There were times, in later years, when I sensed my father wanted to speak to me about what happened that night, but I usually changed the topic. I learned my lesson, though. I never went out on ghost moon night.

Not until I was seventeen. Do you want to know what happened then?

You know, your mother will not appreciate my telling you this story. You might have nightmares.

Very well, don’t say I didn’t warn you.

Saturday, September 6, 2008

The room down the hallway

When I was eight years old, my family moved to an old two-story house in the San Beda area of Manila, Philippines. It was crafted in the Spanish style, with a tile roof and a stucco stairway that led from the driveway to the second floor. My father worked for the government and made a decent living, but apparently it was not enough because I remember moving from rental to rental until this house. It could also be that my father never got along with neighbors.

It was a huge house, the kind that a child could happily get lost in. Our widowed landlady lived on the ground floor and operated a store; we lived on the upper floor. There was a spacious living room with a hardwood floor and two large picture windows that looked out onto the other houses. Saturdays, the maids would polish the floor with coconut husk and floor wax until it gleamed. We didn't have any furniture in it, which suited us children just fine. I would lay on the floor next to the window and watch dust motes float in the sunlight. Next to the foyer, there was a room rented out to an Iranian student named Irwan whom my brother, sister and I would tease: "Irwan! Two! Three!"

We occupied the kitchen and the room next to it, both of which lay just past the living room. It was a very interesting sleeping arrangement. My family (my parents and three kids) slept on one mattress on the floor. I can't remember if the maids slept on it, too, but logic says otherwise. I mean, is there a mattress big enough for eight people? I don't know, but I remember all of us sleeping in that room, with a urinal to use in the middle of the night tucked in one corner.

Like I said, very interesting.

Past the kitchen was a hallway which had more bedrooms, most of which were unoccupied during the year or two we lived there. We set up the sewing machine in the first one on the left. Through that bedroom window, I could see the top of a tree and into the dirt, fenced compound of the neighbor whose dog chased and bit my brother. Across from this bedroom, there was the bathroom, with old-fashioned spigots and a tiny window that let in little light.

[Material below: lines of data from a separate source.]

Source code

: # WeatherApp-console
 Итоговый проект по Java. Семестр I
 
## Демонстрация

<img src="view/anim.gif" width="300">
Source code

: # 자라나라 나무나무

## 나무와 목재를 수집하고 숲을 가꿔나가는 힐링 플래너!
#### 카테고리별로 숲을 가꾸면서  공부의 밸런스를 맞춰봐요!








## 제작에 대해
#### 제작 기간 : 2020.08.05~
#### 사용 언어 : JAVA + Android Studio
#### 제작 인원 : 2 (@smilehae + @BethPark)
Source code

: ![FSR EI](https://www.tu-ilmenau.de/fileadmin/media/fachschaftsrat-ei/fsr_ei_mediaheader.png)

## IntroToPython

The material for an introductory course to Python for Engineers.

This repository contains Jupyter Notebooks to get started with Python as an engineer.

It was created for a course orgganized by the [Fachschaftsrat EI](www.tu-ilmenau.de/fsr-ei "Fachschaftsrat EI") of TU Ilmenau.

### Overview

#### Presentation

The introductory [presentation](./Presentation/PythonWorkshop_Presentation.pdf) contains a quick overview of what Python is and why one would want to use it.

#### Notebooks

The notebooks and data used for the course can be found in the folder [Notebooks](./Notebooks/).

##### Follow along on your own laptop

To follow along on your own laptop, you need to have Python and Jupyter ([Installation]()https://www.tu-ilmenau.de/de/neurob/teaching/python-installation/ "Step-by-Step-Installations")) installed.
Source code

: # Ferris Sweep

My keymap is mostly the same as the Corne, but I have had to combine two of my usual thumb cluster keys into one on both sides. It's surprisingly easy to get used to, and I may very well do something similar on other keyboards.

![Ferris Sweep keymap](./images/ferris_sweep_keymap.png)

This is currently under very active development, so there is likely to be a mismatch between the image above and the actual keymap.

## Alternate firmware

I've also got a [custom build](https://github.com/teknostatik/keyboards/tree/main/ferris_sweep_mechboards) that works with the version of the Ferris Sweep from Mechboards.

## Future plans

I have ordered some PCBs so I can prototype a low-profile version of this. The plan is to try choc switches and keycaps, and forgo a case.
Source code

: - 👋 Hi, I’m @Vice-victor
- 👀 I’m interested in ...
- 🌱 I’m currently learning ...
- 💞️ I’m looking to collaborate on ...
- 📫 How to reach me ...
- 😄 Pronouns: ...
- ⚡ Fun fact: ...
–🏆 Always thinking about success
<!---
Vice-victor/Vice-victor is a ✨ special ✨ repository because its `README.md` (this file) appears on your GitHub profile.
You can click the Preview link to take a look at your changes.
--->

At the end of the hallway, there was a little room with a door that opened like an accordion.

Now this is where it gets even more interesting.

Someone told us, in that room, a nurse had committed suicide.

I didn't know if that rumor was true, or the product of someone's imagination. But as an eight year old, I believed that with all my heart. When I went down the dimly lit hallway, my eyes were riveted to that door, half-expecting it to be open and then:

A corpse in a nurse's dress would be swinging from a rope at the rafters.

Just thinking about that, these many years later, gives me goose bumps all over again.